University of Vermont Extension 
Department of Plant and Soil Science

Fall News Article
line
HARVESTING SWEET POTATOES
 
Dr. Leonard Perry, Extension Professor
University of Vermont
 
           
Sweet potatoes are becoming increasingly popular as they’re tasty and provide much nutrition.  One cup of sweet potatoes provides beta-carotene, over 4 times the daily need for vitamin A, and other nutrients. One sweet potato plant can yield on average 2-1/2 pounds of potatoes, or 100 pounds or more from a 20-foot row.  If you tried growing your own, as I did this year in gro-bags (large 15-gallon fabric bags, filled with a topsoil and compost mix, good for patios and decks), you may be wondering when to harvest and how to store them properly.
           
Sweet potatoes will continue to grow, as long as soil temperatures on average remain above 65 degrees (F), or tops are killed by frost.  You can check soil temperatures with an expensive thermometer for soils or compost, available at many complete garden supply stores or online (good to have around the garden anyway). You can dig around and check roots for proper size, too.  Even if leaves begin to yellow, leaving roots in the ground helps to improve the yield and nutrition. 
           
Regardless of timing and size, if tops have been killed by frost, you should harvest roots at once or they’ll quickly rot from disease entering from the dead tops.  If you can’t get the roots dug right after a frost, cut the killed tops off just above the soil line, and you can then leave the roots in the ground for a few days. 
           
Take care when harvesting, as the sweet potato roots can be damaged very easily.  They don’t have a protective hard layer as do the tubers of white potatoes.  Wounds on sweet potato roots aren’t good, as they often lead to rotting in storage. 
           
You can use a spade to dig roots, but many prefer a spading fork as there is less chance to damage the roots.  Loosen the soil, and dig around with your hands (I like to use gloves) for the roots.  Since roots can grow a foot away from the plants, allow for this when digging.  It’s easier to harvest in dry soil than wet.  You can gently wipe or brush excess soil off, but don’t wash the roots until you’re ready to use them.  Don’t leave roots in direct sun more than a few hours.
           
For best storage, and to protect against any rots from abrasions and wounds, roots should be “cured.”  To do this, keep roots dark, warm (80 to 85 degrees) and humid (85 to 95 percent relative humidity) for 4 to 7 days. 
           
You should resist the temptation to dig and immediately eat sweet potatoes, as fresh ones are more starchy than sweet, and don’t bake as well as cured ones.  Wait at least three weeks before eating, so the starches can convert to sugars. 
           
Sweet potatoes can last six months or more in storage, if held properly.  Ideal conditions are the same as for winter squash—just slightly cool (55 to 60 degrees) and with a moderate relative humidity (60 to 75 percent).  Much below 55 degrees and sweet potatoes (similar to winter squash) will suffer chilling injury.
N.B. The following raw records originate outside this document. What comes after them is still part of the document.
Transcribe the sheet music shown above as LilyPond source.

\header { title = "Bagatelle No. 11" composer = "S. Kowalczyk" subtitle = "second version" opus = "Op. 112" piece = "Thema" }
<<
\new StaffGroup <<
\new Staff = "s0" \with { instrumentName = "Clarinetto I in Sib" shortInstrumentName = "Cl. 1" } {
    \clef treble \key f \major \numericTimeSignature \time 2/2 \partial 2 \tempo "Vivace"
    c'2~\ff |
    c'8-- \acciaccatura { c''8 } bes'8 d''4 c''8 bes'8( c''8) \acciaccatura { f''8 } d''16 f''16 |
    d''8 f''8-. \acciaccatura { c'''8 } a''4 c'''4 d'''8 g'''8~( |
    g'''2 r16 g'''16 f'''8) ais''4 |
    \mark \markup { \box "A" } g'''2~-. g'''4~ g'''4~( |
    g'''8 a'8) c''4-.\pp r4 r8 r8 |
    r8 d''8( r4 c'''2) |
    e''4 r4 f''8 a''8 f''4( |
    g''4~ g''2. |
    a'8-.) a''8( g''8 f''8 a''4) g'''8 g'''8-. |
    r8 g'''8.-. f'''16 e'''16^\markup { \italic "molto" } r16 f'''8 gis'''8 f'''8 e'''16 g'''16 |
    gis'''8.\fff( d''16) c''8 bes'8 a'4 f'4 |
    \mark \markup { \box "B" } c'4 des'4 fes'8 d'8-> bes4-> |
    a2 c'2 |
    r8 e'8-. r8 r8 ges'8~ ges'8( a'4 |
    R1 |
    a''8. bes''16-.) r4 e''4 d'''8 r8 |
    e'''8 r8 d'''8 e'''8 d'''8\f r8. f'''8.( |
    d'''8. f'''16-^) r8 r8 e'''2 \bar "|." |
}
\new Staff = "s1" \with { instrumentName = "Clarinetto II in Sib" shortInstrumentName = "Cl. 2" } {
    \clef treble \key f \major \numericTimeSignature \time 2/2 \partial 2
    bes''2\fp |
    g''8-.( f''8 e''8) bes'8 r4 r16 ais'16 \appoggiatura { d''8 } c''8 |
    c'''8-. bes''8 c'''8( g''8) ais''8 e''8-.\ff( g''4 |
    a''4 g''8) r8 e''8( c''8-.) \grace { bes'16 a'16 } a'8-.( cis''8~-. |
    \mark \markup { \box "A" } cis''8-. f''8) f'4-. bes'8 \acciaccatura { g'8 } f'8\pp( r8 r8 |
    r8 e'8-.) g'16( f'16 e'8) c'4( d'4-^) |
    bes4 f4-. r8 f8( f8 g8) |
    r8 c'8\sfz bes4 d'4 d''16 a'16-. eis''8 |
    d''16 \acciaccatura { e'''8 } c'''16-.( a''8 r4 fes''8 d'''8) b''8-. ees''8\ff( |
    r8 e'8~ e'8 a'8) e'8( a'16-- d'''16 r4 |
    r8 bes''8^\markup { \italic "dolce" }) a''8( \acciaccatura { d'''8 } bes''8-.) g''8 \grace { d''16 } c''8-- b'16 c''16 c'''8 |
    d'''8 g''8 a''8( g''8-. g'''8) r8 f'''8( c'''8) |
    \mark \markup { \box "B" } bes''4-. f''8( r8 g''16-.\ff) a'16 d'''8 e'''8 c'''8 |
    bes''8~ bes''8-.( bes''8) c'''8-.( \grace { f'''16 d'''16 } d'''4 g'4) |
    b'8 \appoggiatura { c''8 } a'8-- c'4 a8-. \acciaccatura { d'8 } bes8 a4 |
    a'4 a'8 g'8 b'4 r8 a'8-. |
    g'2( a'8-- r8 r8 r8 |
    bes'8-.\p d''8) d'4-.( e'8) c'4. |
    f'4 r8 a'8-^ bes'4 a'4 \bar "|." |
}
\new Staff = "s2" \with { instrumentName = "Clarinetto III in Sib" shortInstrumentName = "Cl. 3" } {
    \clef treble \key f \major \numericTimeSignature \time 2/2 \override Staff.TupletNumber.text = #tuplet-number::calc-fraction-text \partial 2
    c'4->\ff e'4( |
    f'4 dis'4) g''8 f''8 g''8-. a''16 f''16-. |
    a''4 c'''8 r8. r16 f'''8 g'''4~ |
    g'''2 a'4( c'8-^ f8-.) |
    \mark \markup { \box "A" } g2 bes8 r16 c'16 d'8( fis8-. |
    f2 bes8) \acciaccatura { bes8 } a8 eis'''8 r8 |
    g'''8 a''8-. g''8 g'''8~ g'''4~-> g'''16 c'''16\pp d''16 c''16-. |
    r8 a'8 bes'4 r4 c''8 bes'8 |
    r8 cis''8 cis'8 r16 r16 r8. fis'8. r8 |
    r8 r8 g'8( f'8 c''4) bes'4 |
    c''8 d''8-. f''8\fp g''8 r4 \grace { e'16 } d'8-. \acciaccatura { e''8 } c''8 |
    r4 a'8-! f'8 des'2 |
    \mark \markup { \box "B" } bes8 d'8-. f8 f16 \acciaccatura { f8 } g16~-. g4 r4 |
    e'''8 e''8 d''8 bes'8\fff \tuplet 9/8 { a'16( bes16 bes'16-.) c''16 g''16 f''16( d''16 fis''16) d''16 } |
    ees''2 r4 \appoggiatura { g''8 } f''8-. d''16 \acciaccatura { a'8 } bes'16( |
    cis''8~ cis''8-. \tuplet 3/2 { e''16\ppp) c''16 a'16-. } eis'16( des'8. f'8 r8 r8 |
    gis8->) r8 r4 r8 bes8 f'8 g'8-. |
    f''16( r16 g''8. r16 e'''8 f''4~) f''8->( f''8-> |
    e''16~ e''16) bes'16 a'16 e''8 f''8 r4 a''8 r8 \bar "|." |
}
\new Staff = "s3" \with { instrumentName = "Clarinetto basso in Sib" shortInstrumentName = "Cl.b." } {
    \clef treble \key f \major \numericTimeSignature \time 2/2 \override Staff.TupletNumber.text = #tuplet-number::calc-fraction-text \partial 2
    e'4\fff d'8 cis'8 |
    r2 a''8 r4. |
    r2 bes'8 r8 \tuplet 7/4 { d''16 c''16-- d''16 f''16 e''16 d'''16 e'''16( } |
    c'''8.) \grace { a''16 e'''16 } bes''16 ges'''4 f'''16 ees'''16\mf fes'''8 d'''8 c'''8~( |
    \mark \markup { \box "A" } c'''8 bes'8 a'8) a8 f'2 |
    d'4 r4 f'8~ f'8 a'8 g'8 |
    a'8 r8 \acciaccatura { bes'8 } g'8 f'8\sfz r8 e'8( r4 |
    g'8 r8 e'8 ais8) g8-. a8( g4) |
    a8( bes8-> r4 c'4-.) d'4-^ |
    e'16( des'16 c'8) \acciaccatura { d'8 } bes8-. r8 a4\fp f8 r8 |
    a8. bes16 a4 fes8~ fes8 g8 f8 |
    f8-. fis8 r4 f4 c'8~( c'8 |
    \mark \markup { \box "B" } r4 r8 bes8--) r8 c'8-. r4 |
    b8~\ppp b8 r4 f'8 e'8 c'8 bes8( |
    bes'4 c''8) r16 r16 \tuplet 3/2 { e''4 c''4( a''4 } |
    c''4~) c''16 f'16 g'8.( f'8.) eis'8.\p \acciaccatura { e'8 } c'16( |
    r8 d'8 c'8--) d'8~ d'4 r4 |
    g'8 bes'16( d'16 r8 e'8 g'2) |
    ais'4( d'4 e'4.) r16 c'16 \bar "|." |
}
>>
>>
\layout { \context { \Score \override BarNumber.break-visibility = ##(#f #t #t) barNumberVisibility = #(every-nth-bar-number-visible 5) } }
Such injury appears as sunken, dark areas on the surface and blackening on the insides. 
           
If roots have holes, as if damaged from feeding, there could be a couple causes.  Voles love sweet potatoes, as do larvae of wireworms in the soil.  Adults lay eggs in the spring, which lead to the larvae.  Since they can live for several years in the soil, waiting for the right crop to come along and before feeding, crop rotation to non-susceptible crops (not grasses, corn, potatoes of whatever kind, or other root crops) helps to control wireworms and other problems.